Abstract Three-dimensional Large-Eddy Simulations (3D LES) are performed to study the separated and reattaching flow over a 5:1 rectangular cylinder in streamwise sinusoidal flow. The ratio of inflow frequency to natural vortex-shedding frequency is varied from 0 to 6 ​at five amplitudes up to 60% of the time-mean velocity. The effect on the two-dimensional (2D) and three-dimensional (3D) characteristics of the separation bubble and surface pressures are reported. The relationship between the time-averaged flow field and the statistics of the chordwise pressure distribution are obtained firstly. The flow-pressure relationships are qualitatively similar in uniform and sinusoidal flows. Then, the amplitude-frequency domain of the sinusoidal flow is divided into three regimes to describe the effects on the mean reattachment length. The simulations capture the interferences between leading-edge vortices and trailing edge vortices for longer separation bubbles. However, the interactions are not observed in shorter separation bubbles due to the diffusions of leading-edge vortices. Finally, the flow three-dimensionality is studied by performing proper orthogonal decomposition (POD) and spanwise correlation analysis on the surface pressures. The oncoming flow oscillations correspond to the most energetic structures dominating the pressure field, which are constant in the spanwise direction. While the local vortical structures mainly influence the 3D features of the flow dynamics.

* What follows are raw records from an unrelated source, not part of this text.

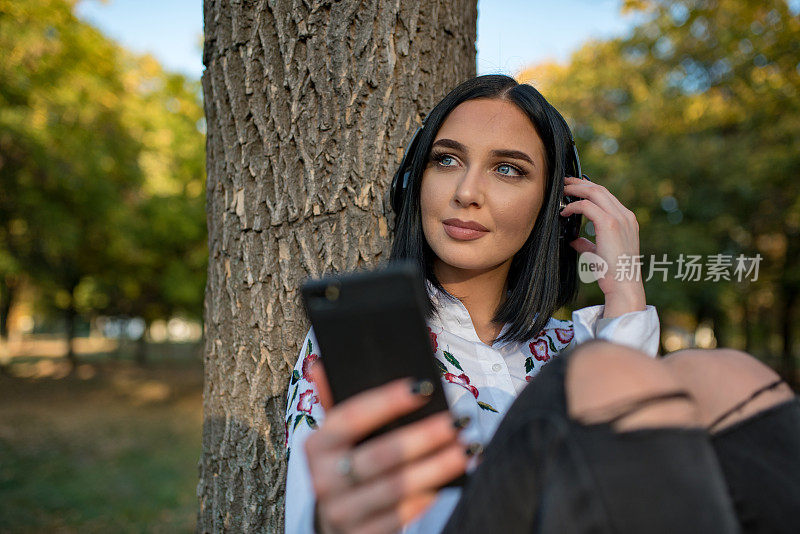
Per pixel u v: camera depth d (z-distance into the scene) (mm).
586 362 638
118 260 15148
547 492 565
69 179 9109
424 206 1113
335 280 663
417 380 647
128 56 10000
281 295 1393
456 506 632
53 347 35344
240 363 1405
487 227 1070
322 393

Graphical abstract The physics of the 2D and 3D features of the separated flow are different between uniform and sinusoidal flow conditions. In the sinusoidal flows, the first two modes of the fluctuating pressures are dominated by the frequency of the oncoming flow oscillations. The corresponding eigenvectors are nearly constant along the spanwise direction. Therefore, the oncoming flow oscillations (POD modes 1 and 2) are the main contributors to the 2D flow field. In addition, the third mode is related to the frequency of the vortices formation, merging and shedding in the separation bubble. The eigenvector of the third mode shows variability along both the x and z directions in the upstream part of the lateral surface, reflecting the 3D features of the separation bubble. This indicates that the instantaneous 3D flow structures are dominated by the local vortical structures. The first to third POD eigenvectors along the upper surface of the cylinder for uniform flow (left column) and sinusoidal flow (right column) with the frequency equals the natural vortex shedding frequency and the amplitude of 60% of the time-mean velocity. Display Omitted

Highlights • Sinusoidal flows passing a 5:1 rectangular cylinder are numerically simulated. • The effects of inflow frequency and amplitude on the separation bubble are investigated. • The instantaneous flow dynamics are sensitive to the flow condition. • The contributions of flow fluctuations and local vortices to the overall flow dynamics are evaluated. • The relationships between flow topology and pressure statistics are provided.